Stored data
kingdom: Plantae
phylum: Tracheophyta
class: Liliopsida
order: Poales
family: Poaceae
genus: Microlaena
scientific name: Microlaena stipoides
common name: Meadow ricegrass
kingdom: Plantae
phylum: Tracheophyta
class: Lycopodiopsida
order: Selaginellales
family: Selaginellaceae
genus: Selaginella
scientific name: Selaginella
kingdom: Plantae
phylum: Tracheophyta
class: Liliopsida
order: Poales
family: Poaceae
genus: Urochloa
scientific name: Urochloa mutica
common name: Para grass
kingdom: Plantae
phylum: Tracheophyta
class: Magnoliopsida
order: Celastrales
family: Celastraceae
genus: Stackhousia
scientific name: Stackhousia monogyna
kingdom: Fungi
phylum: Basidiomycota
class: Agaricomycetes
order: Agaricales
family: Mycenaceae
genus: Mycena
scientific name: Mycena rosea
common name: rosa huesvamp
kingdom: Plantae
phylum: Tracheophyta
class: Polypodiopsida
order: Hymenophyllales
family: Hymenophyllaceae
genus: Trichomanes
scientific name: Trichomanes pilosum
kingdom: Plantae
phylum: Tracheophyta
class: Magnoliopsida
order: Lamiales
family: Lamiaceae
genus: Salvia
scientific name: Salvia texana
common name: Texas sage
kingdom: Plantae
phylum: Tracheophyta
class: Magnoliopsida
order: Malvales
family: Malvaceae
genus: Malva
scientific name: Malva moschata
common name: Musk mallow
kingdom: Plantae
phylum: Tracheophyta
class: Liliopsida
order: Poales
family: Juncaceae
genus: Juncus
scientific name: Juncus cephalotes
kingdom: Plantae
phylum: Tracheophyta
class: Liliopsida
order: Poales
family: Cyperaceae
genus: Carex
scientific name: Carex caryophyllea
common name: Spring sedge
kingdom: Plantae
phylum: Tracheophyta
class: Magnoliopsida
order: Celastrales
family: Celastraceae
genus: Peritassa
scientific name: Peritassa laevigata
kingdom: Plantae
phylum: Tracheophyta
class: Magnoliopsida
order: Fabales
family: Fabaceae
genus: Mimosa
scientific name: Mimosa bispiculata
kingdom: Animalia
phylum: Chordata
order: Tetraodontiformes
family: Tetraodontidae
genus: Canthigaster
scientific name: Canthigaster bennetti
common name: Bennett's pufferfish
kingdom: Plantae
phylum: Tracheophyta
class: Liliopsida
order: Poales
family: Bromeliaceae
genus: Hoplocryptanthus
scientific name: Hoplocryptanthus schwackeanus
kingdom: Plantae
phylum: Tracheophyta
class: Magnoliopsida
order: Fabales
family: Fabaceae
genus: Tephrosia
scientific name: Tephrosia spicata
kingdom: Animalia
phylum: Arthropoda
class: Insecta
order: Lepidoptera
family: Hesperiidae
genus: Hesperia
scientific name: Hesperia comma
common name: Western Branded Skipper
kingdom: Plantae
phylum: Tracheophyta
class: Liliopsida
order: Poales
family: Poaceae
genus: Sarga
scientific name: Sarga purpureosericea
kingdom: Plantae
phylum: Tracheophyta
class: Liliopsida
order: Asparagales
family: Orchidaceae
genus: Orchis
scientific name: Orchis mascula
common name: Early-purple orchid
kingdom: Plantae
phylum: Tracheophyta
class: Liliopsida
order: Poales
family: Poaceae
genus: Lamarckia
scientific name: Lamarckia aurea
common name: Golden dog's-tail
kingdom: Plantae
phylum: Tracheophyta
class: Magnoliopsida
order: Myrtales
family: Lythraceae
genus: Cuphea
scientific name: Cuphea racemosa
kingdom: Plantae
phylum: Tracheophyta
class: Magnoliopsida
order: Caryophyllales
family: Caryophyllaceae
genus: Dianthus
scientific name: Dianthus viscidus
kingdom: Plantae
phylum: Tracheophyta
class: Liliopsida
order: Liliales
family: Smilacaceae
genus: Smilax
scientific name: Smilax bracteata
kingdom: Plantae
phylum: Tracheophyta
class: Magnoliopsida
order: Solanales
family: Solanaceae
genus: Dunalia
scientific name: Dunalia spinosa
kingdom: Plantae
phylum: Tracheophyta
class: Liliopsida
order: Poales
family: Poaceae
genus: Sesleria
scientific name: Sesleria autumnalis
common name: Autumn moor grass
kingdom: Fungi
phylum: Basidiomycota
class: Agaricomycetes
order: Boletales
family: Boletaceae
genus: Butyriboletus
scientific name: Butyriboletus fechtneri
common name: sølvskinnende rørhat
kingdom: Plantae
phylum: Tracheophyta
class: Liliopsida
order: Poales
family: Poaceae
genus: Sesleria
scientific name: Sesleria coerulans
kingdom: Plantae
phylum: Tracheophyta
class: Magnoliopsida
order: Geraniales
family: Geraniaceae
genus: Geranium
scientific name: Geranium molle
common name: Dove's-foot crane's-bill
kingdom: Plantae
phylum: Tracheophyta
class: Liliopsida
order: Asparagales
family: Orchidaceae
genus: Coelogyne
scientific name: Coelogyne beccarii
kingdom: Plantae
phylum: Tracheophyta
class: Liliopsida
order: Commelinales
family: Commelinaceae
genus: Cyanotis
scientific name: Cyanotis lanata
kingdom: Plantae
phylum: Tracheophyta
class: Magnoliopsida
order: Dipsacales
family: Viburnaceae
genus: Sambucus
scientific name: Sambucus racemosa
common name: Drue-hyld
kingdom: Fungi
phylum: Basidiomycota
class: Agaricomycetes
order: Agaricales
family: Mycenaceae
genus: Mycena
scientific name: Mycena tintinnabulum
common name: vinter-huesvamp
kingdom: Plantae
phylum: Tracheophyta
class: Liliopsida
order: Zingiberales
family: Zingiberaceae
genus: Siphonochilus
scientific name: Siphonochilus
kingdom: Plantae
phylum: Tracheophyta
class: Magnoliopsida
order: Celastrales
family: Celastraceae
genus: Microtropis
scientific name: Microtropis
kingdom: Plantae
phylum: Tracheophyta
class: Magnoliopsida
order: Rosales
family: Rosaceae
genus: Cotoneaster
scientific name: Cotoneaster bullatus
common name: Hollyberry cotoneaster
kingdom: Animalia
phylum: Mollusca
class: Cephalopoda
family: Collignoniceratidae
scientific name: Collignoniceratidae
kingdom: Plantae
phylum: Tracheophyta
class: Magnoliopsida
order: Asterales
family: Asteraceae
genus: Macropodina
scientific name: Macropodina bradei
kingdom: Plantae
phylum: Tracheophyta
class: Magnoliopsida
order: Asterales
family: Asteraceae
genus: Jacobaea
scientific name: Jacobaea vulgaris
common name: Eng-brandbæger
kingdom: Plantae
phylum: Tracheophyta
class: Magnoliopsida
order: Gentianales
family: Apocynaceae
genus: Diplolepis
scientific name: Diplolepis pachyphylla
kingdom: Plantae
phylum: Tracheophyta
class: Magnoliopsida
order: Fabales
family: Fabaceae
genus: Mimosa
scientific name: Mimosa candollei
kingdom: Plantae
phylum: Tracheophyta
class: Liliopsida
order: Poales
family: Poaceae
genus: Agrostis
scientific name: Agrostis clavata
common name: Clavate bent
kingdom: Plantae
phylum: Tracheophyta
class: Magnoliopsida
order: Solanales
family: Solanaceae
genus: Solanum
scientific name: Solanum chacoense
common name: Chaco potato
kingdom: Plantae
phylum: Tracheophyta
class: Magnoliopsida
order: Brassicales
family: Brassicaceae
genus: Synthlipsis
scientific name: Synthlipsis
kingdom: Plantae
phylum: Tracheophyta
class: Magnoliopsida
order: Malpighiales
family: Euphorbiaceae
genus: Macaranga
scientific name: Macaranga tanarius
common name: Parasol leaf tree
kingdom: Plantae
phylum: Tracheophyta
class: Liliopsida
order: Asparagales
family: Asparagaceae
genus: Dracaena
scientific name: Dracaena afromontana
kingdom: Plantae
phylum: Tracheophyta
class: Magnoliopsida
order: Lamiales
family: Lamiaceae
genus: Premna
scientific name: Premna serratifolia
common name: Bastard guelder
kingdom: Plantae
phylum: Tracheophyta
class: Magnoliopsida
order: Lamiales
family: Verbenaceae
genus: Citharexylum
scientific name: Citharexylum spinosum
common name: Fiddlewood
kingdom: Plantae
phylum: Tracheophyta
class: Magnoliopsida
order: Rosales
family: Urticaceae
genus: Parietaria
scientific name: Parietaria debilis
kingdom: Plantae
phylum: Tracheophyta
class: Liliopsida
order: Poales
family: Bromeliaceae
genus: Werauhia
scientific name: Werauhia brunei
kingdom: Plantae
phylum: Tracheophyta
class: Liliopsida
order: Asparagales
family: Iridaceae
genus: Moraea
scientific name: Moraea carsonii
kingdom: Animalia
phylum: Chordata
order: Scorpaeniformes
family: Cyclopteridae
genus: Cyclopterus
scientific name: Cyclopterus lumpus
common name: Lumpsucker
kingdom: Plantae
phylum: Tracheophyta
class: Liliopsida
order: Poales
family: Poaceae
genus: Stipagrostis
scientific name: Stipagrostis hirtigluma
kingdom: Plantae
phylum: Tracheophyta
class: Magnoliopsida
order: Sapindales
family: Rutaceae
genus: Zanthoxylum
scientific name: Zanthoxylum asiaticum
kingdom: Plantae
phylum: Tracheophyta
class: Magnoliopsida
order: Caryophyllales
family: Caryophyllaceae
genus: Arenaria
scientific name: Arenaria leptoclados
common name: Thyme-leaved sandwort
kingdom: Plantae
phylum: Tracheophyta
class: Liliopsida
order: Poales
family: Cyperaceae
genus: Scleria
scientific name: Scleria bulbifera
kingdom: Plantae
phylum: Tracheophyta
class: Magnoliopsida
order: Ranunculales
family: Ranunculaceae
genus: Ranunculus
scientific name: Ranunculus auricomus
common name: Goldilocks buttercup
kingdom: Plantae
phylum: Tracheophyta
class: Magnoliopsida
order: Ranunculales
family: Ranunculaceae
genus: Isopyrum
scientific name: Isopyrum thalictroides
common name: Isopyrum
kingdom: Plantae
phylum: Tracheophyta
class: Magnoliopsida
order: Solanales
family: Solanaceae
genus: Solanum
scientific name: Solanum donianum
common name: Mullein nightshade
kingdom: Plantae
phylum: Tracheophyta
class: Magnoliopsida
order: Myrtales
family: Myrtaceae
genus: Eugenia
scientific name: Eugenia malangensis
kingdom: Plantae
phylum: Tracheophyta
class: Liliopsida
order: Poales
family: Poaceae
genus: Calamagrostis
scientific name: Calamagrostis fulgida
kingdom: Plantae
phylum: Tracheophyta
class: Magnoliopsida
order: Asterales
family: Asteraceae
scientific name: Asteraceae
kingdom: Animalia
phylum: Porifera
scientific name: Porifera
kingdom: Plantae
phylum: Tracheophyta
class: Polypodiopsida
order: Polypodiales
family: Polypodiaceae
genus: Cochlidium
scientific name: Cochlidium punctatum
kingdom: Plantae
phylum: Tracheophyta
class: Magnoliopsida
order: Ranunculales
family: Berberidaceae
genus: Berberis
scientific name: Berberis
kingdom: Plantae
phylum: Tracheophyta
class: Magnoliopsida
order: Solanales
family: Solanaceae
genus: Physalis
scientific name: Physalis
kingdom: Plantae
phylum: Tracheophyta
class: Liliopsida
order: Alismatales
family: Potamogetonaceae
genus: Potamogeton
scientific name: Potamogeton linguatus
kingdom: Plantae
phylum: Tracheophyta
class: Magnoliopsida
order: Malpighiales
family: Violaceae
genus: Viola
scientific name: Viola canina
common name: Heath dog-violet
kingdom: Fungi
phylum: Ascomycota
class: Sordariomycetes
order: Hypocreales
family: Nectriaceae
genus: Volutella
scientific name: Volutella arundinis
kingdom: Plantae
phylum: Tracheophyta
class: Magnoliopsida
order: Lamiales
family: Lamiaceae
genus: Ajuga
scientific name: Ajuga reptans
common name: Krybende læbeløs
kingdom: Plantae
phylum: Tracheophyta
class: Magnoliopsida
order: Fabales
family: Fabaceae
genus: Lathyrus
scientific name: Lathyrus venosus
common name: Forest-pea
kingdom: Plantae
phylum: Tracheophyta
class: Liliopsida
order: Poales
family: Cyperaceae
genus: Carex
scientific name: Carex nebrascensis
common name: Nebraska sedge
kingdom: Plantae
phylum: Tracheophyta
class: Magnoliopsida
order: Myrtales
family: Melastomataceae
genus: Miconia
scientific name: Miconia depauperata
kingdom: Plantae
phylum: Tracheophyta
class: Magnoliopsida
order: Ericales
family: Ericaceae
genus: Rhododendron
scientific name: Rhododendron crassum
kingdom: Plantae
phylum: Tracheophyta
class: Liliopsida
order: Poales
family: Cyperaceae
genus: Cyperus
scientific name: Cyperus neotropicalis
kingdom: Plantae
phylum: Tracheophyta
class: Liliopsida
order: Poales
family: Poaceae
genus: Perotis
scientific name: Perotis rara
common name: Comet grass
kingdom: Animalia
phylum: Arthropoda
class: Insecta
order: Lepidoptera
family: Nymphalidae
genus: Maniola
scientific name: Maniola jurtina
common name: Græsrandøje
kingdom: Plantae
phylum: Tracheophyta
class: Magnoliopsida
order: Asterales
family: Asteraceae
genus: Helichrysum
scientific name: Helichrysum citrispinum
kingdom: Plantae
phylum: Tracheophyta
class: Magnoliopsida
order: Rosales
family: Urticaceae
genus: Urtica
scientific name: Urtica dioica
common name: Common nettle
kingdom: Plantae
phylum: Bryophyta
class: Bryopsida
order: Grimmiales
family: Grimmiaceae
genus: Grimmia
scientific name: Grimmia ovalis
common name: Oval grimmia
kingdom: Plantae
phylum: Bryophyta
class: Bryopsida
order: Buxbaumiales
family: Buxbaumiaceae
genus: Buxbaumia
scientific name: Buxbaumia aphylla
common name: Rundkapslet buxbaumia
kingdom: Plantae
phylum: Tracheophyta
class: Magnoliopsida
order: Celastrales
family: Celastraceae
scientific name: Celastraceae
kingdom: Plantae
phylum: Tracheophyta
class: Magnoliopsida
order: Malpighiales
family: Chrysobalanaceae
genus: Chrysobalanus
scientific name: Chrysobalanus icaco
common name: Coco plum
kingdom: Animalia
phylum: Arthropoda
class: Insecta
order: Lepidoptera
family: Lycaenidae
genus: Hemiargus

WHAT IS BEING ASKED -
Can you copy out, word for word, every line from the very start of the items down to and including the line that contains "genus: Stackhousia"?

TASK RESPONSE -
kingdom: Plantae
phylum: Tracheophyta
class: Liliopsida
order: Poales
family: Poaceae
genus: Microlaena
scientific name: Microlaena stipoides
common name: Meadow ricegrass
kingdom: Plantae
phylum: Tracheophyta
class: Lycopodiopsida
order: Selaginellales
family: Selaginellaceae
genus: Selaginella
scientific name: Selaginella
kingdom: Plantae
phylum: Tracheophyta
class: Liliopsida
order: Poales
family: Poaceae
genus: Urochloa
scientific name: Urochloa mutica
common name: Para grass
kingdom: Plantae
phylum: Tracheophyta
class: Magnoliopsida
order: Celastrales
family: Celastraceae
genus: Stackhousia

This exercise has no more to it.